## Exercise aim
Please copy the data below, substituting "camera" for every instance of "pose" and leaving everything else unchanged.

======== Recorded data ========

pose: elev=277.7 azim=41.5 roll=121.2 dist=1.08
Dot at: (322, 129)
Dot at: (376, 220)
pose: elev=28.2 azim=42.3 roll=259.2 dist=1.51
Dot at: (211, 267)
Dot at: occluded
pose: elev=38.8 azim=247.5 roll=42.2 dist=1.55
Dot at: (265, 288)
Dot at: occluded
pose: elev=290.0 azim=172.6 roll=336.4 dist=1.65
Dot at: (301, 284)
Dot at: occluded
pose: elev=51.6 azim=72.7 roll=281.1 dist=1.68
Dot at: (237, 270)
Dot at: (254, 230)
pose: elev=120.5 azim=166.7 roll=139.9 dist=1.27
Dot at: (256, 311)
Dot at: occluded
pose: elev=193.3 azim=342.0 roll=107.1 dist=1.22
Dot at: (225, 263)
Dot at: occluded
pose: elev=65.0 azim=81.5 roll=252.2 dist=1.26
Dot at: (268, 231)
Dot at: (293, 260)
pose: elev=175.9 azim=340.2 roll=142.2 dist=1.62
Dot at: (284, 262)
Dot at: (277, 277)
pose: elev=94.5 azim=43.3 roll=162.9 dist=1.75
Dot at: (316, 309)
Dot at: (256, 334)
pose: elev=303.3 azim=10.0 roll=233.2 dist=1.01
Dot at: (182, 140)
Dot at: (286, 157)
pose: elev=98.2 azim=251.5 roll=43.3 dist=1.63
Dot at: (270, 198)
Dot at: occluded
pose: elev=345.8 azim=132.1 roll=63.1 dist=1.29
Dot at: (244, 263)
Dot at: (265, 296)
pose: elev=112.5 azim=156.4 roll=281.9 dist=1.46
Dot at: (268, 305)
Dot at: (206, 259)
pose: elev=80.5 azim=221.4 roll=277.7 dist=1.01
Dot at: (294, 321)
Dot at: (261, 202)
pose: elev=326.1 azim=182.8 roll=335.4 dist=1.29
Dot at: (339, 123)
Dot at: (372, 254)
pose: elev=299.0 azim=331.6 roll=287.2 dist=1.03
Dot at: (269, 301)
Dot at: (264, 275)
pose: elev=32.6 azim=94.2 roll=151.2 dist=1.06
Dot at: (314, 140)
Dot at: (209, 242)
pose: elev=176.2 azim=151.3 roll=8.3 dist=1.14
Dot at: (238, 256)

========

## Response
camera: elev=277.7 azim=41.5 roll=121.2 dist=1.08
Dot at: (322, 129)
Dot at: (376, 220)
camera: elev=28.2 azim=42.3 roll=259.2 dist=1.51
Dot at: (211, 267)
Dot at: occluded
camera: elev=38.8 azim=247.5 roll=42.2 dist=1.55
Dot at: (265, 288)
Dot at: occluded
camera: elev=290.0 azim=172.6 roll=336.4 dist=1.65
Dot at: (301, 284)
Dot at: occluded
camera: elev=51.6 azim=72.7 roll=281.1 dist=1.68
Dot at: (237, 270)
Dot at: (254, 230)
camera: elev=120.5 azim=166.7 roll=139.9 dist=1.27
Dot at: (256, 311)
Dot at: occluded
camera: elev=193.3 azim=342.0 roll=107.1 dist=1.22
Dot at: (225, 263)
Dot at: occluded
camera: elev=65.0 azim=81.5 roll=252.2 dist=1.26
Dot at: (268, 231)
Dot at: (293, 260)
camera: elev=175.9 azim=340.2 roll=142.2 dist=1.62
Dot at: (284, 262)
Dot at: (277, 277)
camera: elev=94.5 azim=43.3 roll=162.9 dist=1.75
Dot at: (316, 309)
Dot at: (256, 334)
camera: elev=303.3 azim=10.0 roll=233.2 dist=1.01
Dot at: (182, 140)
Dot at: (286, 157)
camera: elev=98.2 azim=251.5 roll=43.3 dist=1.63
Dot at: (270, 198)
Dot at: occluded
camera: elev=345.8 azim=132.1 roll=63.1 dist=1.29
Dot at: (244, 263)
Dot at: (265, 296)
camera: elev=112.5 azim=156.4 roll=281.9 dist=1.46
Dot at: (268, 305)
Dot at: (206, 259)
camera: elev=80.5 azim=221.4 roll=277.7 dist=1.01
Dot at: (294, 321)
Dot at: (261, 202)
camera: elev=326.1 azim=182.8 roll=335.4 dist=1.29
Dot at: (339, 123)
Dot at: (372, 254)
camera: elev=299.0 azim=331.6 roll=287.2 dist=1.03
Dot at: (269, 301)
Dot at: (264, 275)
camera: elev=32.6 azim=94.2 roll=151.2 dist=1.06
Dot at: (314, 140)
Dot at: (209, 242)
camera: elev=176.2 azim=151.3 roll=8.3 dist=1.14
Dot at: (238, 256)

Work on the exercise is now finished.